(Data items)
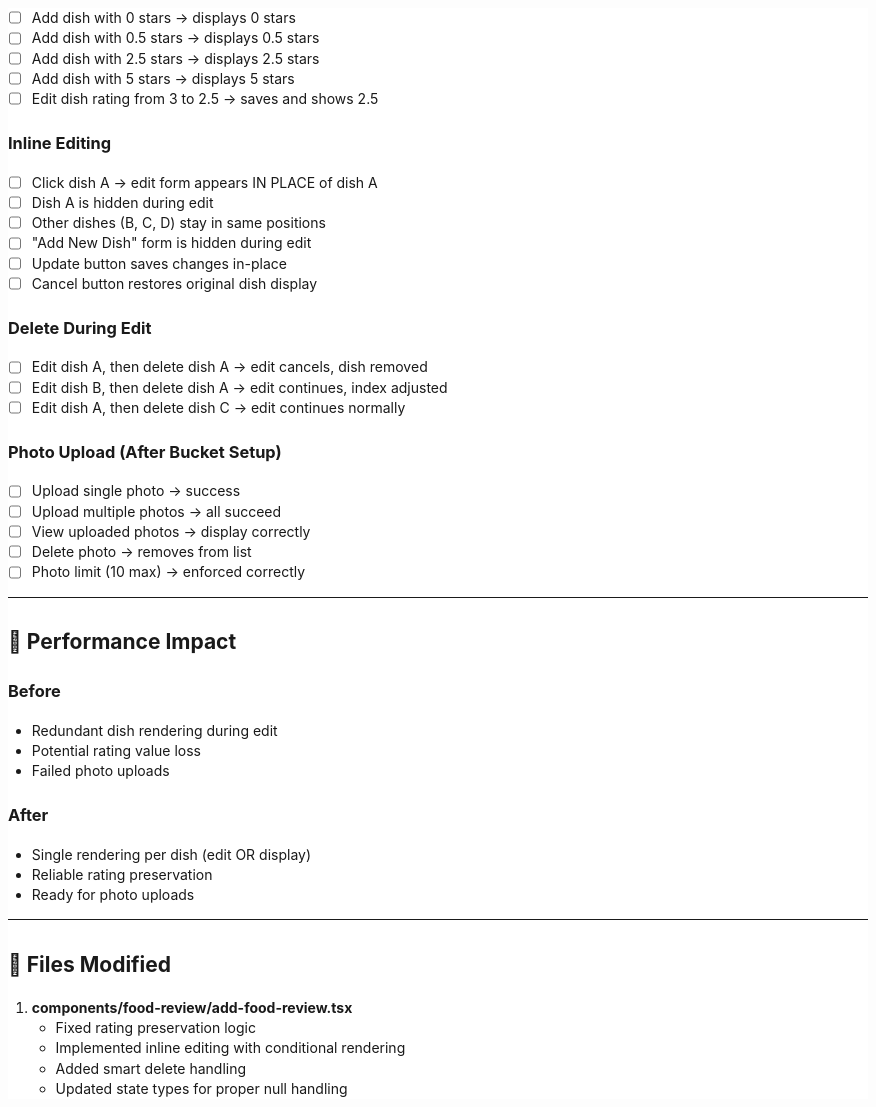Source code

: - [ ] Add dish with 0 stars → displays 0 stars
- [ ] Add dish with 0.5 stars → displays 0.5 stars
- [ ] Add dish with 2.5 stars → displays 2.5 stars
- [ ] Add dish with 5 stars → displays 5 stars
- [ ] Edit dish rating from 3 to 2.5 → saves and shows 2.5

### Inline Editing

- [ ] Click dish A → edit form appears IN PLACE of dish A
- [ ] Dish A is hidden during edit
- [ ] Other dishes (B, C, D) stay in same positions
- [ ] "Add New Dish" form is hidden during edit
- [ ] Update button saves changes in-place
- [ ] Cancel button restores original dish display

### Delete During Edit

- [ ] Edit dish A, then delete dish A → edit cancels, dish removed
- [ ] Edit dish B, then delete dish A → edit continues, index adjusted
- [ ] Edit dish A, then delete dish C → edit continues normally

### Photo Upload (After Bucket Setup)

- [ ] Upload single photo → success
- [ ] Upload multiple photos → all succeed
- [ ] View uploaded photos → display correctly
- [ ] Delete photo → removes from list
- [ ] Photo limit (10 max) → enforced correctly

---

## 🚀 Performance Impact

### Before

- Redundant dish rendering during edit
- Potential rating value loss
- Failed photo uploads

### After

- Single rendering per dish (edit OR display)
- Reliable rating preservation
- Ready for photo uploads

---

## 📁 Files Modified

1. **components/food-review/add-food-review.tsx**
   - Fixed rating preservation logic
   - Implemented inline editing with conditional rendering
   - Added smart delete handling
   - Updated state types for proper null handling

**DIRECTIONS:** How many lines in the material above contain the string "rating"? Case counts. Reply with the number only.

**WRITTEN REPLY:** 4